In a normal year, fall is a busy season for Sioux Falls hospitals. This year, they’re struggling under the added weight of COVID-19.
Local hospital leaders say the staff is exhausted and frustrated as they watch many continue business as usual.
As of Monday, more than half of the state’s COVID-19 hospitalizations are in the Sioux Falls area.
Chief Medical Officer Mike Elliott with Avera McKennan hospital confirms patients are two to a room in some cases.
“Not every room in our ICU is capable of that. Frankly, we don’t have enough staff to do it in every room even if we wanted to," he explains. "But yes, that’s the reality of the situation. We’ve had to double up some rooms with some patients.”
Dr. Elliott says staff is stretched thin.
“We just don’t have enough critical care trained nurses, we don’t have enough intensivists, we don’t have enough people to take care of all of these patients that are coming in.”
But health systems are not yet bringing in National Guard members for additional staff. Dr. Mike Wilde is Chief Medical Officer for the Sanford USD Medical Center.
“We’re very conscious about how we would go about doing that, and they’ve been more than willing partners and great to work with,” says Dr. Wilde.
It’s unclear what would trigger a call to the National Guard. Dr. Wilde says Sanford is working with staffing agencies to consider other possibilities.
Dr. Elliott with Avera McKennan says caregivers aren’t just exhausted. They’re frustrated.
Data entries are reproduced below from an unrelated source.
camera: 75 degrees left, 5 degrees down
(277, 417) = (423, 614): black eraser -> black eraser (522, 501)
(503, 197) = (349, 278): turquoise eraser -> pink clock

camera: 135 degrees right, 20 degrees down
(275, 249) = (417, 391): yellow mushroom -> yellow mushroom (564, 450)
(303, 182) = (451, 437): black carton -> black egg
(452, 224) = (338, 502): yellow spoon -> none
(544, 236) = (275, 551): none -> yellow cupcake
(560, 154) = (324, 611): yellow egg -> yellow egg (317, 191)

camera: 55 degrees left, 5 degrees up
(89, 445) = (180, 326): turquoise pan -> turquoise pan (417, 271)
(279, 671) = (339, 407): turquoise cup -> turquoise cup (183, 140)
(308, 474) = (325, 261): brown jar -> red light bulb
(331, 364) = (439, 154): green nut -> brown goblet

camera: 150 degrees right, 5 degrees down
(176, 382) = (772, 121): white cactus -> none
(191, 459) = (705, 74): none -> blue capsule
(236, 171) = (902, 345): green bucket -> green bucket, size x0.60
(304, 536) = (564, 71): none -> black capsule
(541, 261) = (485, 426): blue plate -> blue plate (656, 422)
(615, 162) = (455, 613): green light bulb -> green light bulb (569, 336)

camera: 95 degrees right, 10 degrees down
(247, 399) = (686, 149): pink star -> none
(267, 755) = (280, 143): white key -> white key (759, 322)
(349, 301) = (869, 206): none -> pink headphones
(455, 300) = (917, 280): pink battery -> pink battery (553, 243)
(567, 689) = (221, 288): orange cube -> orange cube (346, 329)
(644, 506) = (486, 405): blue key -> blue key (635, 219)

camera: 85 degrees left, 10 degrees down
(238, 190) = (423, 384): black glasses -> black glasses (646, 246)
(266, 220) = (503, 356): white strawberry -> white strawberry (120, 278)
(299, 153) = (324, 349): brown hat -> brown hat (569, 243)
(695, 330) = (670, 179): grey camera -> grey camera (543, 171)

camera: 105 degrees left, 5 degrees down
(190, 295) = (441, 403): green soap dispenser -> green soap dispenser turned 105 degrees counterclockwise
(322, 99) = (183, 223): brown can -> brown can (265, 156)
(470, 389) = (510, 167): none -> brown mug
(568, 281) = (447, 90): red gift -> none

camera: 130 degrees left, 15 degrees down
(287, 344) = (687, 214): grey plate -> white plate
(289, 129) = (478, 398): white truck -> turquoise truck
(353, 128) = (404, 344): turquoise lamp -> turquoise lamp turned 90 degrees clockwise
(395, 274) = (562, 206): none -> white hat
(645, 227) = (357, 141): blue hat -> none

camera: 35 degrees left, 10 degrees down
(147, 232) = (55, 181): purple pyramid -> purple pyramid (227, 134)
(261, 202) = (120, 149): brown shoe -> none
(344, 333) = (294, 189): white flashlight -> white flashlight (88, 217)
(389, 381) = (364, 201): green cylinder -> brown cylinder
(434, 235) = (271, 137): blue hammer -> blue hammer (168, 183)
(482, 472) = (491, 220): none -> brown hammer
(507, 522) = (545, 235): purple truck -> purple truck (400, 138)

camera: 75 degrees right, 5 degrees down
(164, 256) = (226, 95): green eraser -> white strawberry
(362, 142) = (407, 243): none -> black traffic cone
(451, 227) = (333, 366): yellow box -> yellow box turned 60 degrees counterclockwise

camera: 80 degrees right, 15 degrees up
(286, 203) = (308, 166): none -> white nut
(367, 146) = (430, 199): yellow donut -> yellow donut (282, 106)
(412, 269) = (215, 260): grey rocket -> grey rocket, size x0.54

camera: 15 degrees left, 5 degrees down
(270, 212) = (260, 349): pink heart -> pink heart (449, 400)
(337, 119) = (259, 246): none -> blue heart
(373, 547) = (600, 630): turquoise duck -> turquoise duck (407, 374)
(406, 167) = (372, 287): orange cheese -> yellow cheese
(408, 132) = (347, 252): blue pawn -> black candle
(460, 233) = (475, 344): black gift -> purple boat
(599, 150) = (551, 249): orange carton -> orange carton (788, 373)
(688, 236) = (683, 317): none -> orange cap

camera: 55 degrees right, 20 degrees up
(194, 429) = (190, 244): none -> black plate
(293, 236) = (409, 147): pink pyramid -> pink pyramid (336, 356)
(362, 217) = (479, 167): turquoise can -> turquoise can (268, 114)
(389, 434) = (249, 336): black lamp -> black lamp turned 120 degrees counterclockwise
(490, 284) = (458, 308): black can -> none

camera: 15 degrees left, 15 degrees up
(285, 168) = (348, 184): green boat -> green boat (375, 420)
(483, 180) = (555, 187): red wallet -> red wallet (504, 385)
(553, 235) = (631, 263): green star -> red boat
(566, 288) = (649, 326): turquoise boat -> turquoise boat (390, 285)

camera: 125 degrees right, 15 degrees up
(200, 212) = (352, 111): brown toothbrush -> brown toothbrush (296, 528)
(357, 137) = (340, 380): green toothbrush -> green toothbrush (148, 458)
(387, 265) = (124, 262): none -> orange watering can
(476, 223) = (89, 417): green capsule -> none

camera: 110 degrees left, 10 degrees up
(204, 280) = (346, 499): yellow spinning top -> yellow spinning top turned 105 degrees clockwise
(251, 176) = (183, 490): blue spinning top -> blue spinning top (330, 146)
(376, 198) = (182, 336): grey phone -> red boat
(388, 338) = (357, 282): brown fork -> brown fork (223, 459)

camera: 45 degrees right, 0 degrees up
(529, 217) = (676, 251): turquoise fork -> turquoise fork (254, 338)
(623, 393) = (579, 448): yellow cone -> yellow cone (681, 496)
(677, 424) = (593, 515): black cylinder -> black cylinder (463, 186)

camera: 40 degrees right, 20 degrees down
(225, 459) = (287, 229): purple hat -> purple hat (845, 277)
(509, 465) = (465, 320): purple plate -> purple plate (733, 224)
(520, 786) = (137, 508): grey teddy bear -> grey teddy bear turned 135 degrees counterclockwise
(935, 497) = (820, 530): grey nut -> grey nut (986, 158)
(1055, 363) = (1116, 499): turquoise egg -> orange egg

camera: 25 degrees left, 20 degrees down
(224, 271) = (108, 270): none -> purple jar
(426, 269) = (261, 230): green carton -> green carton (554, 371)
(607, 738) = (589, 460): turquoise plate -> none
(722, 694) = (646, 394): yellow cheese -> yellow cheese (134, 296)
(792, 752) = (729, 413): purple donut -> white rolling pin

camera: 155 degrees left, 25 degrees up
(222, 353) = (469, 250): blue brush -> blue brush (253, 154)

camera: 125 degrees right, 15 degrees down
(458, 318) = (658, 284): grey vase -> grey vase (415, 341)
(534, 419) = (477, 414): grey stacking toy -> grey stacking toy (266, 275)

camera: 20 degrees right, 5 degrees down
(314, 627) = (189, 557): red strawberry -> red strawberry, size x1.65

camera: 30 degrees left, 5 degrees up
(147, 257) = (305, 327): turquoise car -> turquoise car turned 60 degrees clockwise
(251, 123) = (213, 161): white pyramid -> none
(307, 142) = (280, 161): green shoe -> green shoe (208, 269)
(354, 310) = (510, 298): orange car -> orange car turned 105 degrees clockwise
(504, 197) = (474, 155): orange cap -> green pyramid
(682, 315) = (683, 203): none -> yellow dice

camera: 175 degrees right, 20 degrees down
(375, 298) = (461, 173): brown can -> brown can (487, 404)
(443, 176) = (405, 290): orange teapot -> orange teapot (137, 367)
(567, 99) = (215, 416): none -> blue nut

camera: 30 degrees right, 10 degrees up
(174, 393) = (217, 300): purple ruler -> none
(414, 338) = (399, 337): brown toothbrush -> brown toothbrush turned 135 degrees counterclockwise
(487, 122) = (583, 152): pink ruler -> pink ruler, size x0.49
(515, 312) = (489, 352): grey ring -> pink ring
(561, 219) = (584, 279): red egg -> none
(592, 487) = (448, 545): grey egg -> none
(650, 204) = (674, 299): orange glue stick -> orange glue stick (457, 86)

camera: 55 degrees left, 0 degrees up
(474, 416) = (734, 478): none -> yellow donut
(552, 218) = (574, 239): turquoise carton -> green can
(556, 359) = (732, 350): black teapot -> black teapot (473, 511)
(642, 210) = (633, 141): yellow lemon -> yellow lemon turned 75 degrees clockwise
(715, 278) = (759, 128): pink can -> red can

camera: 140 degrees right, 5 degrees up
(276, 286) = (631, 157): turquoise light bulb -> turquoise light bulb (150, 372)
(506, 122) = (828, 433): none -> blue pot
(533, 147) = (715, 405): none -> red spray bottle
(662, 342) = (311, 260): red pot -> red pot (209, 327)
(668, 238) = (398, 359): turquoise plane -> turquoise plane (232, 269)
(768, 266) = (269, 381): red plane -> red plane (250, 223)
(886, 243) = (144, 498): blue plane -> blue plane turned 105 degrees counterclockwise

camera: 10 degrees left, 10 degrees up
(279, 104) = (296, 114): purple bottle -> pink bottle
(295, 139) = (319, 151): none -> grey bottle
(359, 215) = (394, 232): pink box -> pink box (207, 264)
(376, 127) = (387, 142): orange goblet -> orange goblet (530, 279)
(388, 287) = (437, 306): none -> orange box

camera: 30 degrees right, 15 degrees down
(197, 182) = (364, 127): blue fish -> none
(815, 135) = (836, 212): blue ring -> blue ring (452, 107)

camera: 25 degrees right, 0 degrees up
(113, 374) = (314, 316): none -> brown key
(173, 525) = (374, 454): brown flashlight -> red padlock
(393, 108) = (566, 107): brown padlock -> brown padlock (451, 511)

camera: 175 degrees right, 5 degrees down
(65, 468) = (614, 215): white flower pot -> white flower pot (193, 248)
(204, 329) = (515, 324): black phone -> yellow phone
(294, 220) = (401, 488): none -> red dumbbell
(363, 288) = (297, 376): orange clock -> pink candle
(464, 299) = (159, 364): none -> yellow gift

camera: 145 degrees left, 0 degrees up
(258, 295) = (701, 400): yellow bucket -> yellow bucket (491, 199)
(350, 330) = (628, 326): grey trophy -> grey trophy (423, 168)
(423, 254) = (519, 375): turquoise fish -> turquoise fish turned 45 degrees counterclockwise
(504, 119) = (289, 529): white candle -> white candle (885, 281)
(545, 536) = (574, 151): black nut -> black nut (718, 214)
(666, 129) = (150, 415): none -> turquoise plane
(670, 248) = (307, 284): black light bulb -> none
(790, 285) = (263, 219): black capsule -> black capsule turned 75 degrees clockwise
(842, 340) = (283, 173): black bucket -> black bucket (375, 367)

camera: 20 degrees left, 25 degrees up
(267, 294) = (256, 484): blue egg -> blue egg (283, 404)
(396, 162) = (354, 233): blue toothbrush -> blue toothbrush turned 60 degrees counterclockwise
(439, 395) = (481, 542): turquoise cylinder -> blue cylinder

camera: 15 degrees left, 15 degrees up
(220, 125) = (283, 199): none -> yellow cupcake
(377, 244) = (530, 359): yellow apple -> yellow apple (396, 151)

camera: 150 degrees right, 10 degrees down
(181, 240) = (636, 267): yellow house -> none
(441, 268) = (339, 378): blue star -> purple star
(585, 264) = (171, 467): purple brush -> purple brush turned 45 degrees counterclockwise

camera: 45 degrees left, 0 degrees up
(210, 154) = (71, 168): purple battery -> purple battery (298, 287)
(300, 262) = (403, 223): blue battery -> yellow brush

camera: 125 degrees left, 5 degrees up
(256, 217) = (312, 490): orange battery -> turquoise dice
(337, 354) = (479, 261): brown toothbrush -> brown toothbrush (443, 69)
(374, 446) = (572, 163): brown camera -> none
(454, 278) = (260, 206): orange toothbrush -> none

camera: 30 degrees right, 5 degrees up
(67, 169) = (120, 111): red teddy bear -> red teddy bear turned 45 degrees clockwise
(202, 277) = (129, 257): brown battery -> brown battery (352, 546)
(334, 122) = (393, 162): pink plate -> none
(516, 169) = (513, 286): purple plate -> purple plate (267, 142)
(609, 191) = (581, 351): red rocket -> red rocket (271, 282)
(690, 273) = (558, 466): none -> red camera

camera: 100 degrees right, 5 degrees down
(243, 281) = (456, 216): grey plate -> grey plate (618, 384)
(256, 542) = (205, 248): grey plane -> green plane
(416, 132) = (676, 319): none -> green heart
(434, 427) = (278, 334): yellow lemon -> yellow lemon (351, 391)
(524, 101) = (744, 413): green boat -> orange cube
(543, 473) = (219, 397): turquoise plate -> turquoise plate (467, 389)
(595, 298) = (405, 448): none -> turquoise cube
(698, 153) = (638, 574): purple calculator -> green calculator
“There’s this horrible disconnect between what they see when they walk through the halls of the hospital when they take care of these patients when they hold a patient’s hand as their last heartbeat occurs or their last breath occurs," says Dr. Elliott. "And then they go out into the community and they watch people gathering in masses of hundred, two hundred people not wearing their masks, not seeming to understand that this is real folks. People are dying from this.”
Dr. Elliott says people aren’t powerless in the face of this pandemic. He says they can protect others by taking the same precautions health leaders have pointed to for months: stay six feet apart, wear a mask, wash your hands.